We are committed to preserving the pristine mountain wilderness and natural, untamed beauty of Cielo Vista Ranch, which spans 83,368 acres with elevations ranging from around 8,000 feet along the western boundary to 14,053 feet at the top of Culebra Peak.

As stewards of this land, we are dedicated to leaving a minimal human footprint upon it, and are constantly looking to implement best practices in terms of controlled burning, protecting natural habitats, monitoring wildlife and otherwise maintaining our delicate, rich ecosystems. 

Cielo Vista enjoys an abundance of critical riparian habitat throughout its numerous high country lakes and 100+ miles of creeks and streams. A magnificent old-growth forest canopy covers approximately 80% of the property. Cielo Vista contains 130 square miles of diverse topography balanced between four distinct life zone ecosystems:

8,000’: Foothills/montane shrublands

This lowest, and westernmost zone of Cielo Vista Ranch rises from the semidesert shrublands of the San Luis Valley. This ecosystem is characterized by low rolling hills covered with Ponderosa and pinon pine, juniper woodlands, open sage/grassland flats, and gambel oak. This life zone offers critical winter habitat for a variety of mammals including elk and mule deer.

8,000’ – 10,000’: Montane forests

Cielo Vista’s montane forest ecosystem dominates the lower-middle quarter of the ranch and is characterized by dense mountain forests of aspen, fir, spruce and ponderosa pine interspersed with small ponds and grassy meadows. Cielo Vista is home to some of the largest aspen stands in the world. Extraordinary old-growth coniferous forests here include Colorado Spruce, Ponderosa Pine, white fir and Douglas Fir, many of which reach heights in excess of 200’ and age between 500 and 1,000 years. This ecosystem provides critical spring, summer, and fall habitat for a variety of large mammals, including elk, mule deer, bear, and mountain lion. Notable small mammals include lynx, bobcat, coyote, red fox, American Marten, and snowshoe hare.

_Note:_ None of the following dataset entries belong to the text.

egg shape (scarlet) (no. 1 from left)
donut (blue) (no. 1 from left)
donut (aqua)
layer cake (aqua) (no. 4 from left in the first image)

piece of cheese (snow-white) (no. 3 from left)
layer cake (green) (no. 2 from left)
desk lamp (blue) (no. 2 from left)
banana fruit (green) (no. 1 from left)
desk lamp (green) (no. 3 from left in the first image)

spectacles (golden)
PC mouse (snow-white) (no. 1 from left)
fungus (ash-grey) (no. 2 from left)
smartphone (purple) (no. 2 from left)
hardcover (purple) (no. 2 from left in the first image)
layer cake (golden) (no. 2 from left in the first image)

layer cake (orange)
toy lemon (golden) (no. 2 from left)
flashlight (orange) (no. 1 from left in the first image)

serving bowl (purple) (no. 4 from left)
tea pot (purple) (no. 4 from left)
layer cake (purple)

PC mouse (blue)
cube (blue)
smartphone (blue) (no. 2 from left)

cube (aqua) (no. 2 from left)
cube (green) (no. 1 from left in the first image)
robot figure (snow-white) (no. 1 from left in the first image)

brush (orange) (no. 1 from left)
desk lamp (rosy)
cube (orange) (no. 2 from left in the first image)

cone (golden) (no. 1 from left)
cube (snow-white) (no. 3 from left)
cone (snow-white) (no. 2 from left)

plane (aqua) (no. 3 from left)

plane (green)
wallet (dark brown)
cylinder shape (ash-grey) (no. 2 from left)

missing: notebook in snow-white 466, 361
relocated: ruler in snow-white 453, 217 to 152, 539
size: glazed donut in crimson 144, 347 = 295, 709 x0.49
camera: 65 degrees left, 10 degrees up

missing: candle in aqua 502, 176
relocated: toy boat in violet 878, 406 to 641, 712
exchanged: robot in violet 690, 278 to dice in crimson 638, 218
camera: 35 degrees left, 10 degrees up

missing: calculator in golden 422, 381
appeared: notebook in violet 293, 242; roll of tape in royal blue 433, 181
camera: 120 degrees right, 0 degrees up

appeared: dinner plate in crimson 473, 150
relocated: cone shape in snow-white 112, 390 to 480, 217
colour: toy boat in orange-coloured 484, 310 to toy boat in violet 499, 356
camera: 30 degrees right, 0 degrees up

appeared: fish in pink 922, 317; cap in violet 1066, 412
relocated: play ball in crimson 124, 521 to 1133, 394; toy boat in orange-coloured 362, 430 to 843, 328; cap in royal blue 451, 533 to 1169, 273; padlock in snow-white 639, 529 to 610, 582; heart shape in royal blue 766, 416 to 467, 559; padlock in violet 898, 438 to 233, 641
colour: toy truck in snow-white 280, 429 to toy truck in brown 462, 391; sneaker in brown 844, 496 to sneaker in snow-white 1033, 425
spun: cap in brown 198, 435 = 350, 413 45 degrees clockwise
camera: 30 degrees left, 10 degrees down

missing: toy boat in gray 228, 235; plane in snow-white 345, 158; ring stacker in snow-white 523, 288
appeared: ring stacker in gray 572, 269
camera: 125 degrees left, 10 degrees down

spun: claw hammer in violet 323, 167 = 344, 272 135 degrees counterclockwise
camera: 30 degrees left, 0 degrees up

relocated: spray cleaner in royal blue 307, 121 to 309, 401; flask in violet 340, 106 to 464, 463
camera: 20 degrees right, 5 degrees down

10,000’ – 11,500’: Subalpine

Cielo Vista’s upper/middle quarter subalpine ecosystem stretches from the upper edge of the montane forest to the lower edge of the timberline, or alpine ecosystem. Summer in Cielo Vista’s subalpine zone is blessed with a beautiful canvas of wildflowers, including Rocky Mountain Columbine, Indian Paintbrush, Wild Iris, Larkspur, and Parry’s Primrose, among others. This life zone provides critical year-round range for healthy populations of Rocky Mountain Bighorn Sheep, and spring-fall range for a variety of other large mammals, including elk, mule deer, bear, and mountain lion. Notable small mammals include lynx, ermine, yellow-bellied marmot, and pine marten.

11,500’ – 14,053’: Alpine

One of the unique and most compelling aspects of Cielo Vista ranch is its abundance of deeded alpine country, including the imposing 14,053’ Culebra Peak. There are 18 peaks on the ranch with elevations in excess of 13,000’, and numerous 12,000’+ peaks. This imposing chain of rocky peaks, for which the ranch is aptly named Cielo Vista, or “view of heaven,” dominates the eastern quarter of the property. This is not a “backdrop.” This is the property itself.

Culebra Peak - at 14,053’ feet it is the highest privately-owned peak in the world

Locale

Cielo Vista is located along the southeastern edge of the San Luis Valley in south Central Colorado. The San Luis Valley is one of the largest high altitude basins in the United States. The valley is over 120 miles long and 75 miles wide, and is flanked to the west by the San Juan Mountains and to the east by the Sangre de Cristo Mountains.

The primary land use is grazing and agriculture. Principal crops include potatoes, barley and alfalfa. The San Luis Valley is bisected by the headwaters of the Rio Grande River. The valley provides an important stop for migrating sandhill cranes, occasional whooping cranes, and a variety of other waterfowl.

The San Luis Valley and Cielo Vista Ranch are bordered on the east by the Sangre de Cristo mountain range. The Sangre de Cristo (“Blood of Christ”) Mountains were so named in 1719 by the Spanish explorer Antonio Valverde y Cosio; the name was inspired by the reddish hue of the snowy peaks at sunrise and sunset. The Sangre de Cristos are the southernmost sub-range of the Rocky Mountains, stretching from Poncha Pass Colorado south to Glorieta Pass, NM just southeast of Santa Fe. There are several sub-ranges in the Sangres; Cielo Vista lies in the area known as the Culebra Range. The Culebras run from La Veta Pass south to the headwaters of Costilla Creek in northern New Mexico.

Five miles west of the ranch is San Luis – the oldest continuously occupied town in Colorado. On June 21, 1861, Hispanic settlers from the Taos valley built and dedicated a church at the settlement for Louis IX (San Luis), a devout catholic and only canonized king of France.